# Instruction
For every line of the material below, check for the string "priority" and return the line if it is there.

# The input

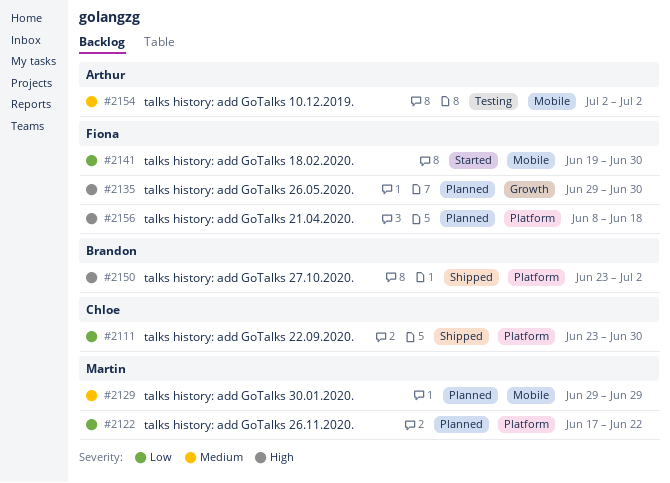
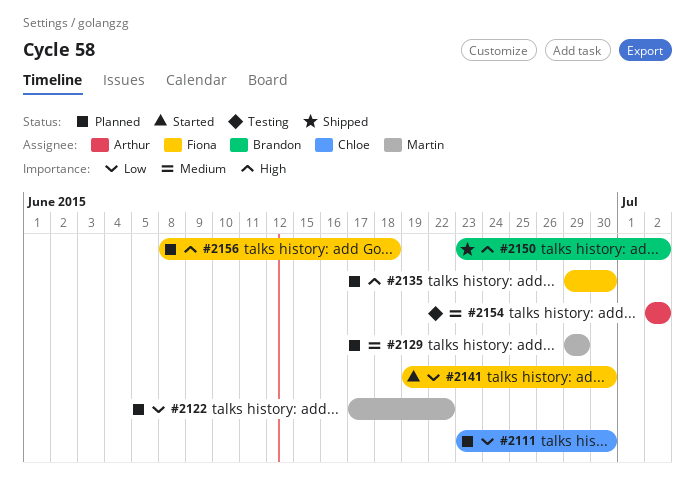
#2111, status: Shipped -> Planned

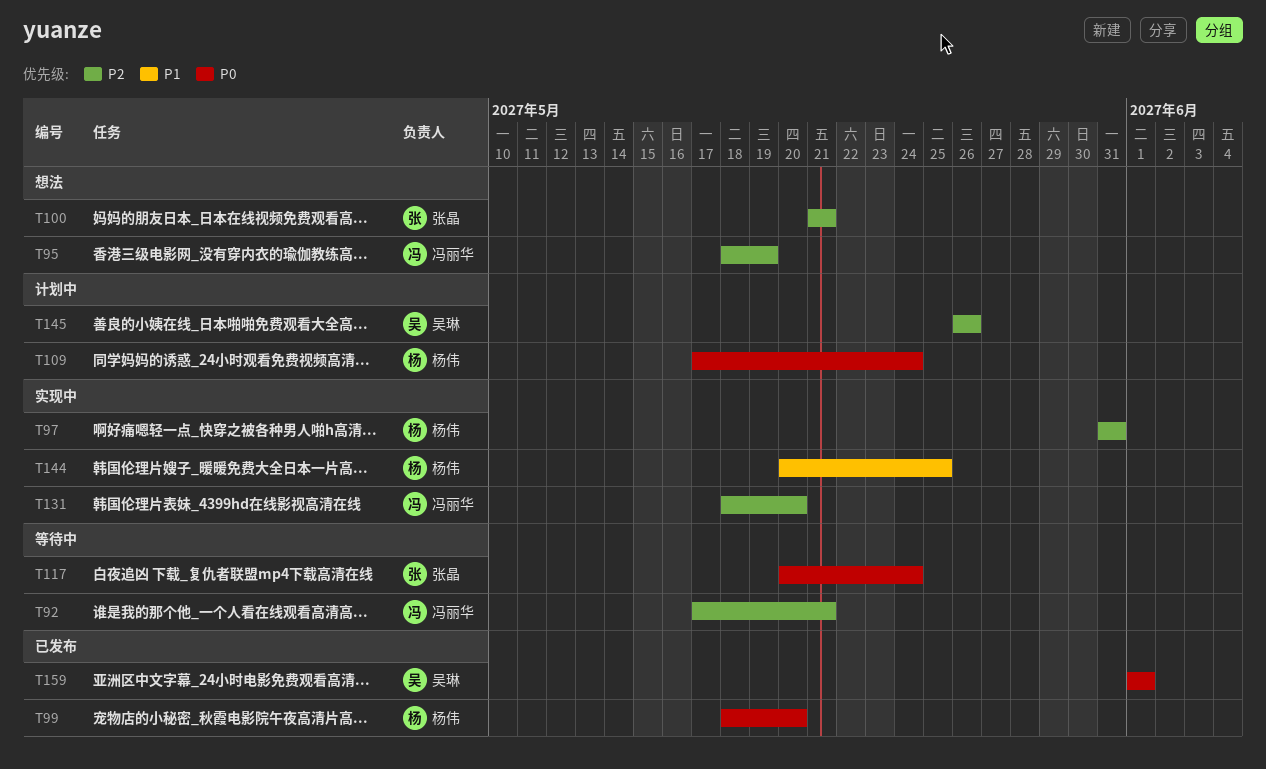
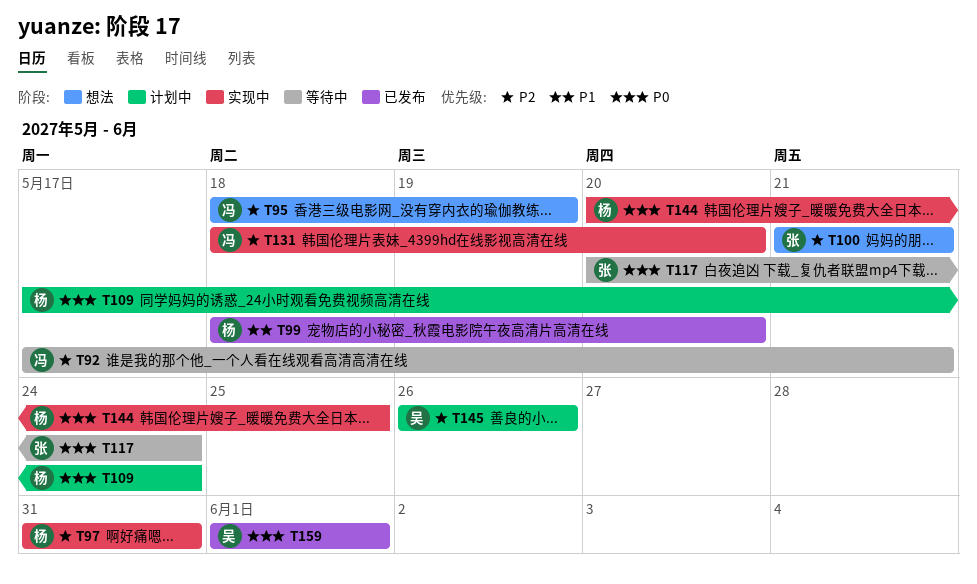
T99, priority: P0 -> P1
T144, priority: P1 -> P0

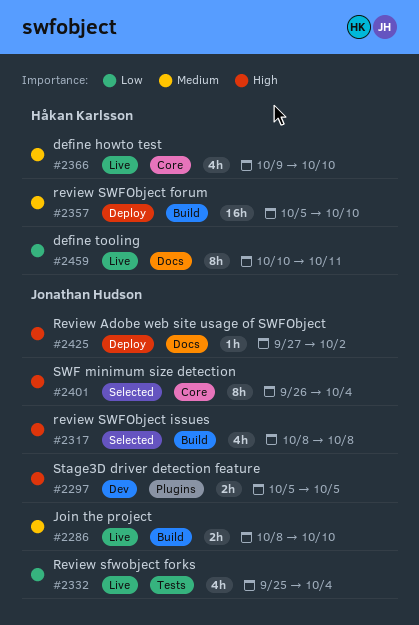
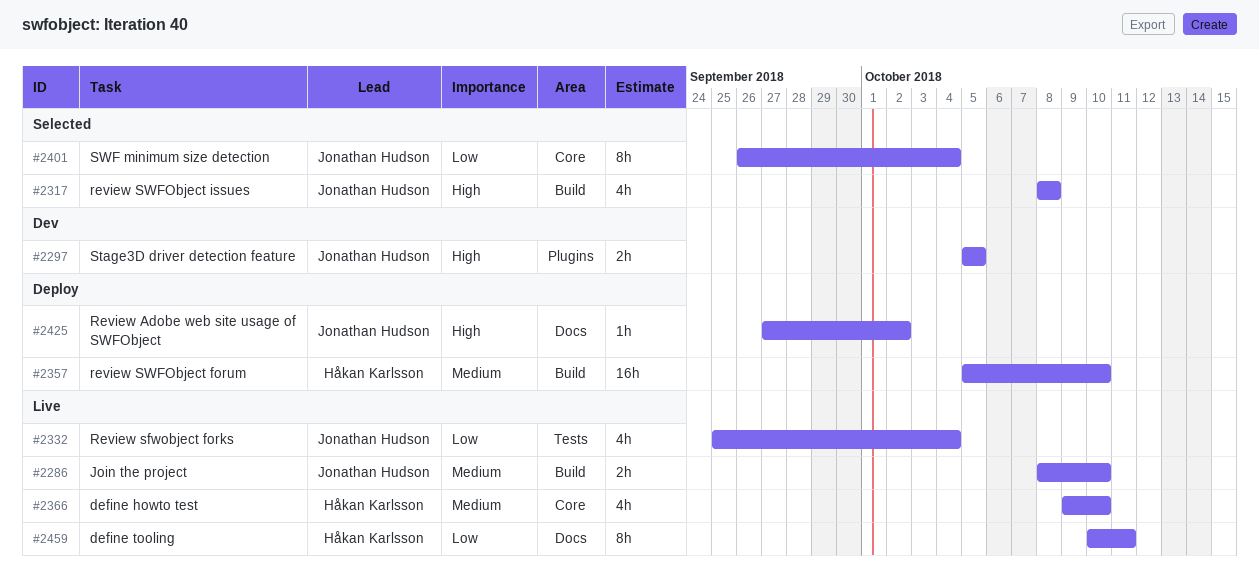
#2401, priority: High -> Low

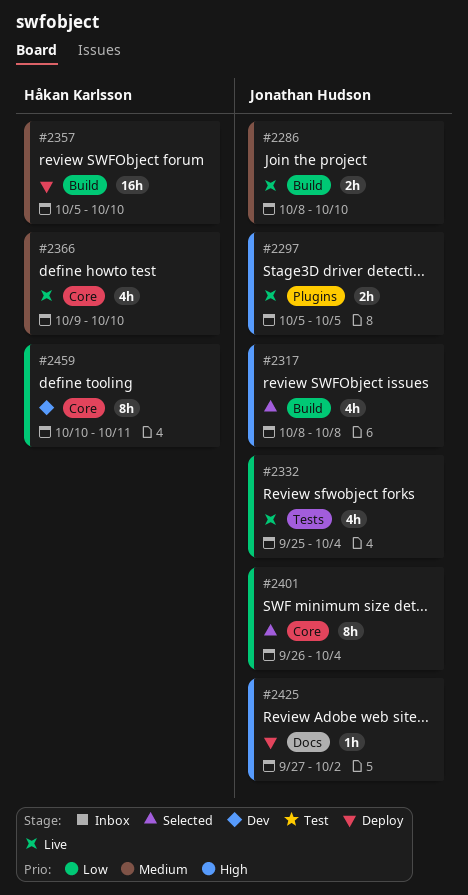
#2297, status: Dev -> Live
#2459, status: Live -> Dev
#2459, label: Docs -> Core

# Exercise output
T99, priority: P0 -> P1
T144, priority: P1 -> P0
#2401, priority: High -> Low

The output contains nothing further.